§ PAGE EXTRACT:
-*-*-

Source: nano-lob/src/features.rs:298-388

Trade Flow Tracking

Track cumulative trade flow over time:

use nano_lob::features::TradeFlowTracker;

let mut tracker = TradeFlowTracker::new();

// Record trades
tracker.record_trade(Quantity::new(100), true, timestamp);  // buy
tracker.record_trade(Quantity::new(50), false, timestamp);  // sell

// Get net flow
let net = tracker.net_flow();  // 100 - 50 = 50

// Get flow imbalance (-1 to 1)
let imbalance = tracker.flow_imbalance();  // (100-50)/(100+50) = 0.333

Source: nano-lob/src/features.rs:390-451

ML Feature Vector

Convert all features to a flat array for ML model input:

let features_array: [f64; 44] = extractor.to_array(&book);

// Feature layout:
// [0]      microprice
// [1]      weighted_mid
// [2]      spread
// [3]      imbalance_l1
// [4-13]   bid_levels (10 levels)
// [14-23]  ask_levels (10 levels)
// [24-33]  bid_cumulative (10 levels)
// [34-43]  ask_cumulative (10 levels)

-*-*-

§ GIVEN ENTRIES:
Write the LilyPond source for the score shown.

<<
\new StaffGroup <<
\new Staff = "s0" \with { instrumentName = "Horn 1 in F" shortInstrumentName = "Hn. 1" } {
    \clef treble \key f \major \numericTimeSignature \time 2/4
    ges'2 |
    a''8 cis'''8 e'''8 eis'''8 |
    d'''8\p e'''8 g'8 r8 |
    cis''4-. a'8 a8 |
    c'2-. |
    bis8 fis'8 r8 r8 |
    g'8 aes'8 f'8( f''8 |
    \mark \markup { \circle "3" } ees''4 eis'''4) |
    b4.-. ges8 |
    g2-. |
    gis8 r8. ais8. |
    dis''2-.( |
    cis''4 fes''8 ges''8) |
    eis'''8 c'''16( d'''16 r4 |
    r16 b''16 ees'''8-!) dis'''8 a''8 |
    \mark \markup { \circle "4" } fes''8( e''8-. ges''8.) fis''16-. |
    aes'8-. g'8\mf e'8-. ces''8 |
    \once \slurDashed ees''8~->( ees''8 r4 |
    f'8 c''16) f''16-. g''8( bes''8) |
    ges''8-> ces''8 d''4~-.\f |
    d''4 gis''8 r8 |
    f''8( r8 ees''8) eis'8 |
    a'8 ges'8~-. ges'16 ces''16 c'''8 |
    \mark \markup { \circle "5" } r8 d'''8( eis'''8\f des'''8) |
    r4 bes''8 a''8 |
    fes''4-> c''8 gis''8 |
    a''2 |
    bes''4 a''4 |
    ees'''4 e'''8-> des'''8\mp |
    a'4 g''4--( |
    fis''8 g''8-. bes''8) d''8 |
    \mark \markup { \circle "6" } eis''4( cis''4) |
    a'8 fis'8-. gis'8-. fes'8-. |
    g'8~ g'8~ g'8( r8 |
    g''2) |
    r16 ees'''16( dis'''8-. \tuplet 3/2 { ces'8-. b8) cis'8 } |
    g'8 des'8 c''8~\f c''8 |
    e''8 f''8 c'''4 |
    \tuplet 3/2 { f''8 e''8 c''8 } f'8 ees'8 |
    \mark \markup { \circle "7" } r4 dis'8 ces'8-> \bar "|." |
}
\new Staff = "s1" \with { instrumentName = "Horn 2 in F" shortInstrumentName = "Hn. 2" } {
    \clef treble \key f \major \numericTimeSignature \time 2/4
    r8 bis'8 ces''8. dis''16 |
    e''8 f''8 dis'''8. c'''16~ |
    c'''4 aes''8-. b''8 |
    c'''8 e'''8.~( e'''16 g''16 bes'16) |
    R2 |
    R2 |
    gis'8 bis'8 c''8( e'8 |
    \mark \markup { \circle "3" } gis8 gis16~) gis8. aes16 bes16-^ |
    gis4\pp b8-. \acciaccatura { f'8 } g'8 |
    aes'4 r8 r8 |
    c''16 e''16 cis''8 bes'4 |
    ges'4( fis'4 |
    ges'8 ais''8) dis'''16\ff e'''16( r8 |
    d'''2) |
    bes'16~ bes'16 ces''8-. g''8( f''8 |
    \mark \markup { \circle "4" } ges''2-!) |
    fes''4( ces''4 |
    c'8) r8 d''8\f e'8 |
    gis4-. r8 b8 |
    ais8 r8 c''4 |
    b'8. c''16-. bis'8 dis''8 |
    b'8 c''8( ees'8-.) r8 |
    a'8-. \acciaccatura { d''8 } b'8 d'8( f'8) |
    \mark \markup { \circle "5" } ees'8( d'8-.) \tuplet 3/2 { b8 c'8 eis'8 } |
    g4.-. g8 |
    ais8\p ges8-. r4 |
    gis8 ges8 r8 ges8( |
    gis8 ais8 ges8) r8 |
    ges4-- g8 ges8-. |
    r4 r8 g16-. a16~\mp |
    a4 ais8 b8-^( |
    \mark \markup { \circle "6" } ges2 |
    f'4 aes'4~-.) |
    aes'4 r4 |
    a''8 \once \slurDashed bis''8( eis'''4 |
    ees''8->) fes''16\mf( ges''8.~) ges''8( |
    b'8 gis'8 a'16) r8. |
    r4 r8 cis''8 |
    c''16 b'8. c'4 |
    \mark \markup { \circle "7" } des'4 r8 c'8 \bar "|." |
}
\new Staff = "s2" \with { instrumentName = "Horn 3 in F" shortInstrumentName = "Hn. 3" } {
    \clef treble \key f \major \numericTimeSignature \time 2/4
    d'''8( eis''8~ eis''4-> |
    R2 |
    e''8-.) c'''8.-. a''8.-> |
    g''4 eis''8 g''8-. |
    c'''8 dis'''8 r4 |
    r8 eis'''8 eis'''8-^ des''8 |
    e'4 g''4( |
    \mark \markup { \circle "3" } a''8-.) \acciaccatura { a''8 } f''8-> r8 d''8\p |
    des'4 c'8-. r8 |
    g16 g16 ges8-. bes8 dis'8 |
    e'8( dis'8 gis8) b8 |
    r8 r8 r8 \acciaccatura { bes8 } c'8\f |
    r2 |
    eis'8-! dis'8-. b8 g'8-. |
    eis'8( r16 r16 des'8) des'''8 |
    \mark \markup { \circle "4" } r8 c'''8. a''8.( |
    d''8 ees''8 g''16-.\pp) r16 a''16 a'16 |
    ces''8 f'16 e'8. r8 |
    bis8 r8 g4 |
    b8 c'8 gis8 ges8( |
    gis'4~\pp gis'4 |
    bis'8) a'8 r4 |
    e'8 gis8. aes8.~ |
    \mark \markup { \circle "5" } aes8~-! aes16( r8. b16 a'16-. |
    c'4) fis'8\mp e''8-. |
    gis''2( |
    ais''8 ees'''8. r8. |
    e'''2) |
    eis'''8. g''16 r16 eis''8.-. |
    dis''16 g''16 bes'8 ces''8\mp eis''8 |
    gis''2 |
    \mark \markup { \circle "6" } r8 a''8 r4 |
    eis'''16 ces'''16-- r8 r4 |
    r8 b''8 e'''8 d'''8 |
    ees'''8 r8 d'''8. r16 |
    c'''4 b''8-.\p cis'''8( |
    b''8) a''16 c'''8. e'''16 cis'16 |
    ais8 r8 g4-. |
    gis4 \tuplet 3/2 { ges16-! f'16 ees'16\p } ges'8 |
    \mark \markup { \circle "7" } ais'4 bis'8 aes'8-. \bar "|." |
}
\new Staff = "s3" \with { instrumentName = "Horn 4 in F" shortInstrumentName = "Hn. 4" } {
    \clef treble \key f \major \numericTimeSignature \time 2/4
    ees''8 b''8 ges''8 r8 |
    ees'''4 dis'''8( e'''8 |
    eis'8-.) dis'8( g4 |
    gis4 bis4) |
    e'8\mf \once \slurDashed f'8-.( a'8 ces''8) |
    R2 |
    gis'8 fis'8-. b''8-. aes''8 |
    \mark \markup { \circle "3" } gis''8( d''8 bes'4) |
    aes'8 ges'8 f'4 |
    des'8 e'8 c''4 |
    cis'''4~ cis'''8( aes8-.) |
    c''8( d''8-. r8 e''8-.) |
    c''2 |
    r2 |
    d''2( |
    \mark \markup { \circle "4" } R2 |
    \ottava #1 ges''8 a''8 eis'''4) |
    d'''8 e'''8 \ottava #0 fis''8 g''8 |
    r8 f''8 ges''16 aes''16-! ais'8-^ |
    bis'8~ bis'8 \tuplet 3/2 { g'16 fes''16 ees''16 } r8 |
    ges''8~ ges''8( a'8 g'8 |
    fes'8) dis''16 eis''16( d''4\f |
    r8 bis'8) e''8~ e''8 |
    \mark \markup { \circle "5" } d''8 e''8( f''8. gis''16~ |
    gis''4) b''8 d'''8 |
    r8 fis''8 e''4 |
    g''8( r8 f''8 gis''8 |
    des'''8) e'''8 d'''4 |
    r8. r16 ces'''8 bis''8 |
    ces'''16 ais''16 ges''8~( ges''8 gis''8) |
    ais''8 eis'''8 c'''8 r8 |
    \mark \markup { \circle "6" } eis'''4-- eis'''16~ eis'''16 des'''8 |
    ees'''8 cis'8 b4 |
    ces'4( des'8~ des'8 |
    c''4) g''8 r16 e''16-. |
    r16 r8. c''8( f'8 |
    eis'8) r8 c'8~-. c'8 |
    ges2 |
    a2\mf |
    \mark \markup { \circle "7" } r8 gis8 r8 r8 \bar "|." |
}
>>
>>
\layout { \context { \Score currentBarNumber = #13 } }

-*-*-

§ YOUR OBJECTIVE:
Duplicate the order book features page extract in full, word for word. These rows were drawn from a separate source.

§ FINISHED TASK:
Source: nano-lob/src/features.rs:298-388

Trade Flow Tracking

Track cumulative trade flow over time:

use nano_lob::features::TradeFlowTracker;

let mut tracker = TradeFlowTracker::new();

// Record trades
tracker.record_trade(Quantity::new(100), true, timestamp);  // buy
tracker.record_trade(Quantity::new(50), false, timestamp);  // sell

// Get net flow
let net = tracker.net_flow();  // 100 - 50 = 50

// Get flow imbalance (-1 to 1)
let imbalance = tracker.flow_imbalance();  // (100-50)/(100+50) = 0.333

Source: nano-lob/src/features.rs:390-451

ML Feature Vector

Convert all features to a flat array for ML model input:

let features_array: [f64; 44] = extractor.to_array(&book);

// Feature layout:
// [0]      microprice
// [1]      weighted_mid
// [2]      spread
// [3]      imbalance_l1
// [4-13]   bid_levels (10 levels)
// [14-23]  ask_levels (10 levels)
// [24-33]  bid_cumulative (10 levels)
// [34-43]  ask_cumulative (10 levels)